SUPPLIED ENTRIES section start
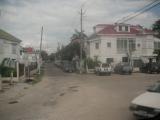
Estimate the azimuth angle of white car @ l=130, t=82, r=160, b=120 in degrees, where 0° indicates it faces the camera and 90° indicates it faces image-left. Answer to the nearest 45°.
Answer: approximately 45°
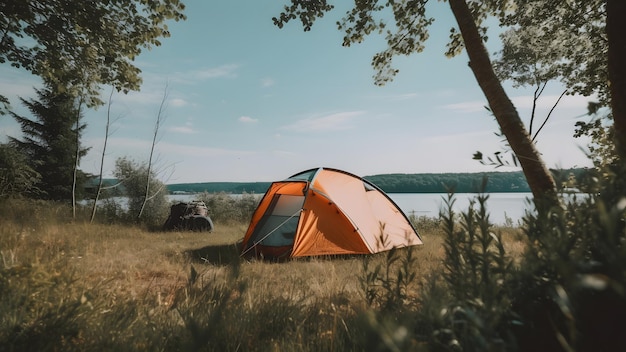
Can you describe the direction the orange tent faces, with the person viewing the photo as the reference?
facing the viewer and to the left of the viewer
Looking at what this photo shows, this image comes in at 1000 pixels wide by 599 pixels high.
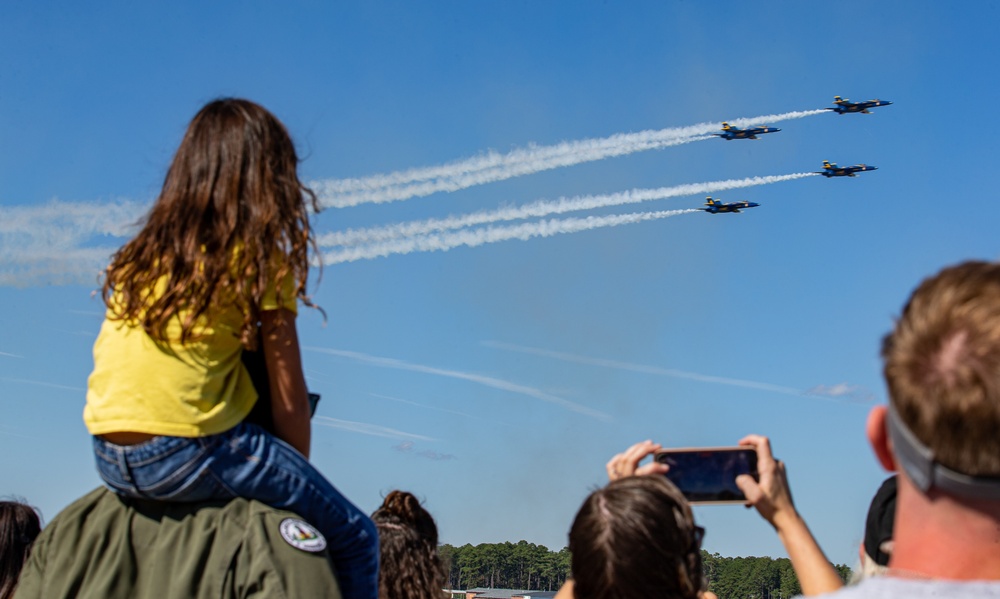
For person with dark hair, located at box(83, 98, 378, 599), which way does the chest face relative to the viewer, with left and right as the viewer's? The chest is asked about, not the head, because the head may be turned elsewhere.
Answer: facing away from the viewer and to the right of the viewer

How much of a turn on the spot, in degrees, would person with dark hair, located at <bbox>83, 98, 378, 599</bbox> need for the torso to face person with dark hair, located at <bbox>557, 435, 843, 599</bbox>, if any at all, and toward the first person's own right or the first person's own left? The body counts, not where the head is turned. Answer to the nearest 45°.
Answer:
SUPPLIED ENTRIES section end
SUPPLIED ENTRIES section start
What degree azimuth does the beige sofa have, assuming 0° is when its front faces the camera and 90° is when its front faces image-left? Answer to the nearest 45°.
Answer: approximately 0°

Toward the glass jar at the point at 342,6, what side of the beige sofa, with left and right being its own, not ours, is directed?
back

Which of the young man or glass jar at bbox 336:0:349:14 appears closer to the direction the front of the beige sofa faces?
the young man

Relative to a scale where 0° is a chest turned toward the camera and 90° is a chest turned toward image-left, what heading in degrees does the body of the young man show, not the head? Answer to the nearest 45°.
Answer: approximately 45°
SUPPLIED ENTRIES section end
_EXERCISE REQUIREMENTS_: Copy out word for word the lines starting with the line containing "Estimate the azimuth" and going on through the line containing "facing the viewer", leaving out the pictures.

_RESPONSE TO THIS TASK_:
Estimate the azimuth angle of white car @ l=130, t=82, r=160, b=120 in degrees, where 0° indicates it faces the camera and 90° indicates it faces image-left. Answer to the nearest 45°.
Answer: approximately 45°
Can you describe the direction the orange tent faces, with the person viewing the photo as the reference?
facing the viewer and to the left of the viewer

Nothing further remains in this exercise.